Фактически бой закончился. Можно немного расслабиться. И я действительно расслабился. Неосторожно поднялся во весь рост, чтобы осмотреться по сторонам и в более спокойной обстановке оценить тяжесть понесенных потерь. И в этот момент рядом со мной разорвался снаряд.
В себя я пришел на борту летящего вертолета. Я ничего не видел, но слышал характерный шум вертолетных двигателей и чувствовал знакомую вибрацию. Голова наглухо перебинтована – только щелочки для носа и рта. Лицо сдавливала тупая ноющая боль. Чувствовалось, что меня хорошо напичкали обезболивающими, но все равно боль давала о себе знать. Особенно больно было глазам. Сознание заволакивал кровавый туман. Я чувствовал, что снова проваливаюсь в страшно гудящее небытие. Но все же нашел в себе силы пошевелить руками и ногами. Кажется, все на месте. Но мое лицо, мои глаза...
Я лишился чувств, снова пришел в себя, снова провалился в бездну беспамятства. Боль то отступала, то накатывала с такой силой, что жить не хотелось.

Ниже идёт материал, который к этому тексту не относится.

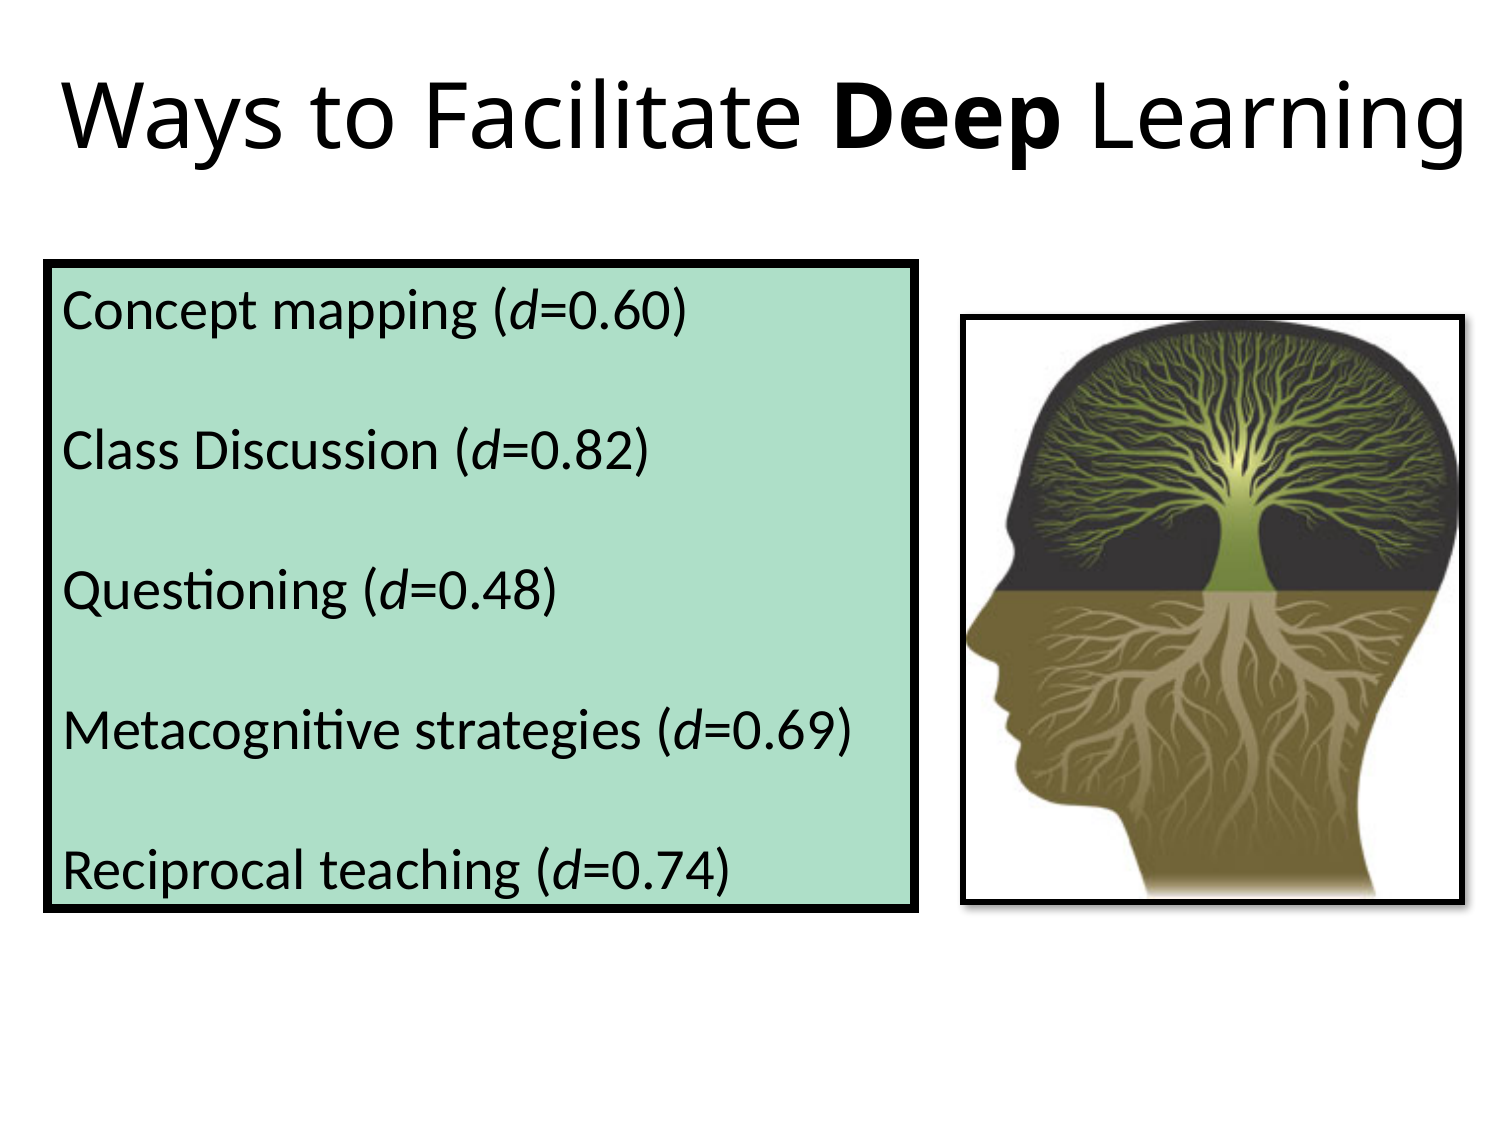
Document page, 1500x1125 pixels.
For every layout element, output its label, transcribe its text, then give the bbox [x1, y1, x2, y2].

text_box Concept mapping (d=0.60) Class Discussion (d=0.82) Questioning (d=0.48) Metacognitive strategies (d=0.69) Reciprocal teaching (d=0.74) [47, 263, 915, 909]
text_box Ways to Facilitate Deep Learning [45, 49, 1485, 175]
picture [966, 319, 1459, 900]
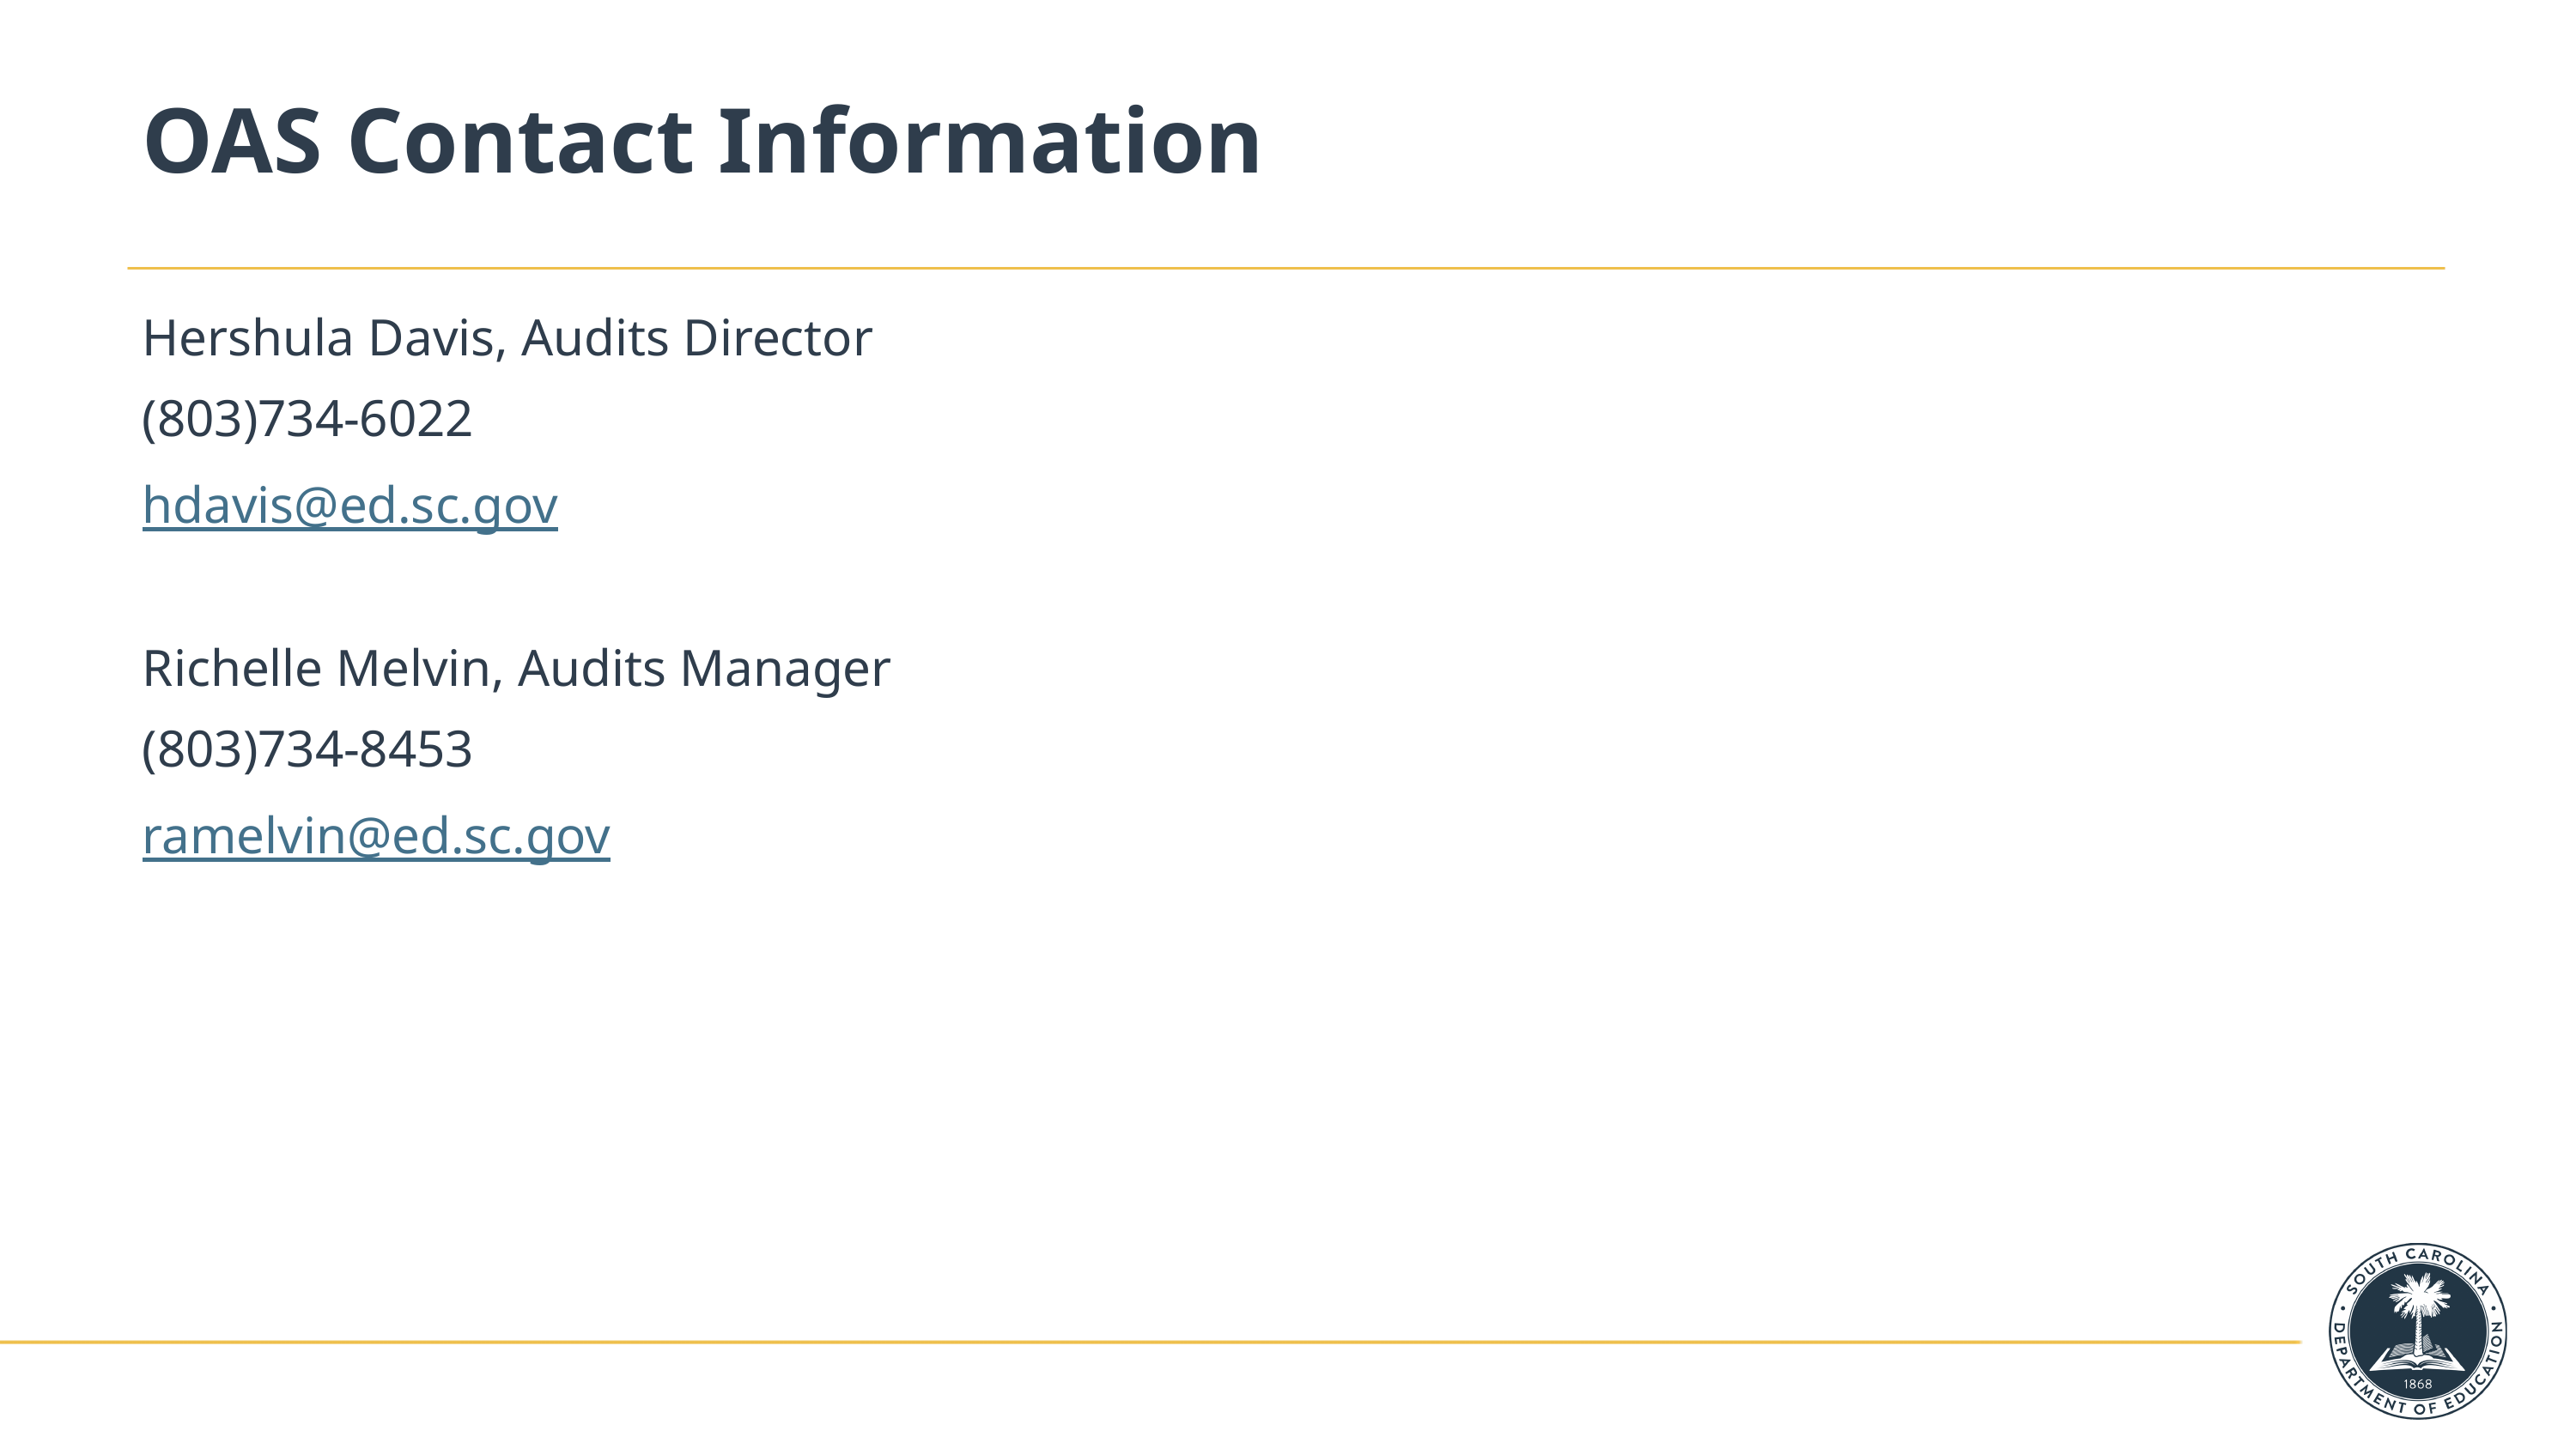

Из вертолета меня перегрузили в какую-то машину, куда-то повезли. Был госпиталь, была операция. Реанимация, больничная палата. Когда пришел в себя, узнал, что операция прошла успешно. Ха-ха, совсем не смешно. Я потерял правый глаз, у меня изуродовано было лицо, но врачи сказали, что все в порядке. Но винить их было не за что. Не они же выпустили в меня осколочно-фугасный снаряд из безоткатного орудия.
Последний, самый трудный, бой закончился для меня крайне печально. Я остался жив, но лицо, судя по всему, не подлежало восстановлению. Один осколок выбил мне правый глаз, второй расколол челюсть и выбил добрую часть зубов. А сколько рубцов осталось после операции... Я с ужасом представлял тот момент, когда с меня снимут повязки и покажут в зеркало мое лицо. В ожидании этого момента меня не покидала уверенность, что Фредди Крюгер по сравнению со мной покажется красавчиком. Кому-то мои страхи могли показаться смешными, но мне самому было не до смеха.
2
Я не хотел, я боялся возвращаться домой. И я не знаю, чего во мне было больше: мужества или наглости, когда я брал билет на самолет. Может, было бы лучше остаться в Ташкенте, чтобы не пугать своим видом родных и близких. Была мысль устроиться где-нибудь сторожем. Ночью работаешь, а днем спишь, и никто не видит, какой ты урод.
Но все же я вернулся домой. До Москвы самолетом, оттуда поездом. Конец зимы, народу не густо. И я ехал в пустом купе. Военная форма, орден на груди, но вид у меня вовсе не героический. И Женя не зайдет ко мне в купе, не утешит меня своей любовью. А если вдруг зайдет, то будет бежать от меня, сверкая пятками. Вид у меня хуже некуда. Три глубоких шрама, рваными лучами сходящиеся под стеклянным шариком вместо правого глаза. Один такой луч рассекал пополам верхнюю губу, тянул ее кверху, отчего я не мог полностью закрыть рот, наполовину забитый железными зубами.